5. Creatine monohydrate
Creatine helps muscles rapidly recycle energy during short bursts of activity. In some neuromuscular conditions, creatine has been studied to see whether it can modestly improve strength or endurance. The mechanism is biochemical: creatine phosphate buffers ATP levels in muscle. Doses and safety must be assessed by a doctor, especially in children and in people with kidney problems, because long-term effects are still being evaluated [32].
(Other common supplements such as multivitamins, protein powders, or probiotics may be used for general health but have no specific evidence for collagen VI-related dystrophy.)
Immunity-boosting, regenerative, and stem-cell-related approaches
At present, there are no approved stem-cell drugs or gene therapies specifically for collagen VI-related dystrophy. Experimental research is exploring ways to correct collagen VI defects or protect mitochondria, but these are mainly in animal models or very early studies.
1. Vaccinations as immune protection
The strongest “immune booster” for people with neuromuscular disorders is staying up to date with standard vaccines, especially influenza and pneumococcal vaccines. These vaccines work by training the immune system to recognize germs before they cause severe infection. This is crucial because chest infections can be particularly dangerous when breathing muscles are weak [33].
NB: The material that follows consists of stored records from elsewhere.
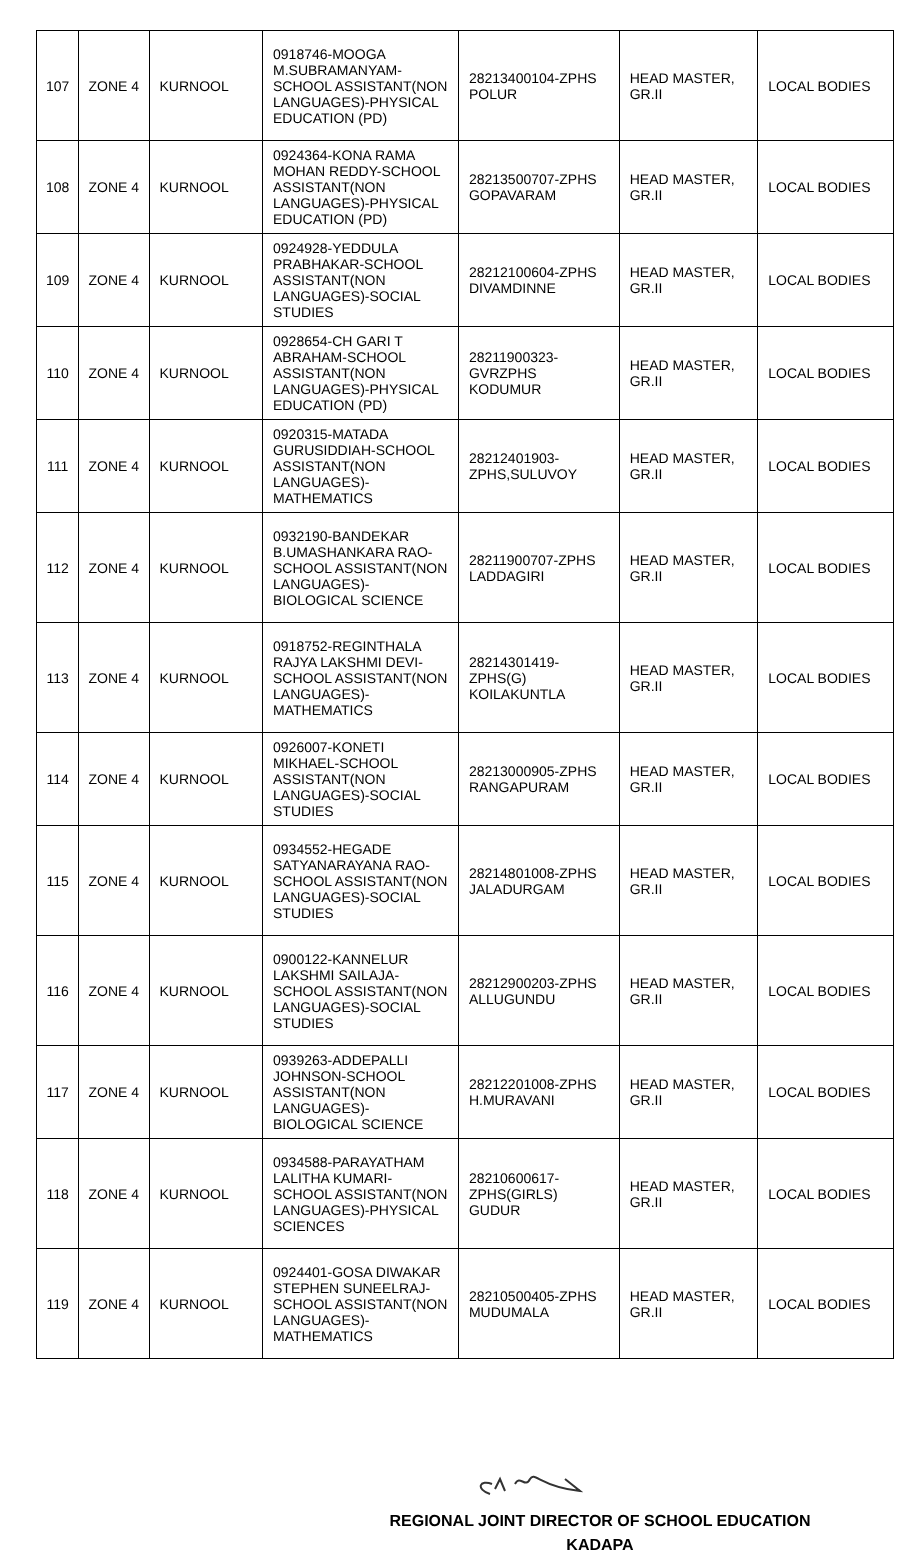| 107 | ZONE 4 | KURNOOL | 0918746-MOOGA M.SUBRAMANYAM-SCHOOL ASSISTANT(NON LANGUAGES)-PHYSICAL EDUCATION (PD) | 28213400104-ZPHS POLUR | HEAD MASTER, GR.II | LOCAL BODIES |
| 108 | ZONE 4 | KURNOOL | 0924364-KONA RAMA MOHAN REDDY-SCHOOL ASSISTANT(NON LANGUAGES)-PHYSICAL EDUCATION (PD) | 28213500707-ZPHS GOPAVARAM | HEAD MASTER, GR.II | LOCAL BODIES |
| 109 | ZONE 4 | KURNOOL | 0924928-YEDDULA PRABHAKAR-SCHOOL ASSISTANT(NON LANGUAGES)-SOCIAL STUDIES | 28212100604-ZPHS DIVAMDINNE | HEAD MASTER, GR.II | LOCAL BODIES |
| 110 | ZONE 4 | KURNOOL | 0928654-CH GARI T ABRAHAM-SCHOOL ASSISTANT(NON LANGUAGES)-PHYSICAL EDUCATION (PD) | 28211900323-GVRZPHS KODUMUR | HEAD MASTER, GR.II | LOCAL BODIES |
| 111 | ZONE 4 | KURNOOL | 0920315-MATADA GURUSIDDIAH-SCHOOL ASSISTANT(NON LANGUAGES)-MATHEMATICS | 28212401903-ZPHS,SULUVOY | HEAD MASTER, GR.II | LOCAL BODIES |
| 112 | ZONE 4 | KURNOOL | 0932190-BANDEKAR B.UMASHANKARA RAO-SCHOOL ASSISTANT(NON LANGUAGES)-BIOLOGICAL SCIENCE | 28211900707-ZPHS LADDAGIRI | HEAD MASTER, GR.II | LOCAL BODIES |
| 113 | ZONE 4 | KURNOOL | 0918752-REGINTHALA RAJYA LAKSHMI DEVI-SCHOOL ASSISTANT(NON LANGUAGES)-MATHEMATICS | 28214301419-ZPHS(G) KOILAKUNTLA | HEAD MASTER, GR.II | LOCAL BODIES |
| 114 | ZONE 4 | KURNOOL | 0926007-KONETI MIKHAEL-SCHOOL ASSISTANT(NON LANGUAGES)-SOCIAL STUDIES | 28213000905-ZPHS RANGAPURAM | HEAD MASTER, GR.II | LOCAL BODIES |
| 115 | ZONE 4 | KURNOOL | 0934552-HEGADE SATYANARAYANA RAO-SCHOOL ASSISTANT(NON LANGUAGES)-SOCIAL STUDIES | 28214801008-ZPHS JALADURGAM | HEAD MASTER, GR.II | LOCAL BODIES |
| 116 | ZONE 4 | KURNOOL | 0900122-KANNELUR LAKSHMI SAILAJA-SCHOOL ASSISTANT(NON LANGUAGES)-SOCIAL STUDIES | 28212900203-ZPHS ALLUGUNDU | HEAD MASTER, GR.II | LOCAL BODIES |
| 117 | ZONE 4 | KURNOOL | 0939263-ADDEPALLI JOHNSON-SCHOOL ASSISTANT(NON LANGUAGES)-BIOLOGICAL SCIENCE | 28212201008-ZPHS H.MURAVANI | HEAD MASTER, GR.II | LOCAL BODIES |
| 118 | ZONE 4 | KURNOOL | 0934588-PARAYATHAM LALITHA KUMARI-SCHOOL ASSISTANT(NON LANGUAGES)-PHYSICAL SCIENCES | 28210600617-ZPHS(GIRLS) GUDUR | HEAD MASTER, GR.II | LOCAL BODIES |
| 119 | ZONE 4 | KURNOOL | 0924401-GOSA DIWAKAR STEPHEN SUNEELRAJ-SCHOOL ASSISTANT(NON LANGUAGES)-MATHEMATICS | 28210500405-ZPHS MUDUMALA | HEAD MASTER, GR.II | LOCAL BODIES |
REGIONAL JOINT DIRECTOR OF SCHOOL EDUCATION
KADAPA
2. General immune support through lifestyle
Adequate sleep, balanced diet, treatment of reflux, and good mouth care all indirectly support immune function by reducing chronic stress and inflammation. These are not “drugs” but are essential for lowering infection risk. Mechanistically, they help the body maintain normal hormone balance, microbiome health, and barrier function in the gut and airways.
3. Experimental mitochondrial-targeted therapies
Research has shown mitochondrial dysfunction in collagen VI-deficient muscle fibers. Some experimental drugs aim to stabilise mitochondria or reduce abnormal opening of the mitochondrial permeability transition pore, similar to the effects of cyclosporine-A–like agents in animal models. These strategies are not yet standard care, doses for humans are not established for this indication, and they should only be used within formal clinical trials [34].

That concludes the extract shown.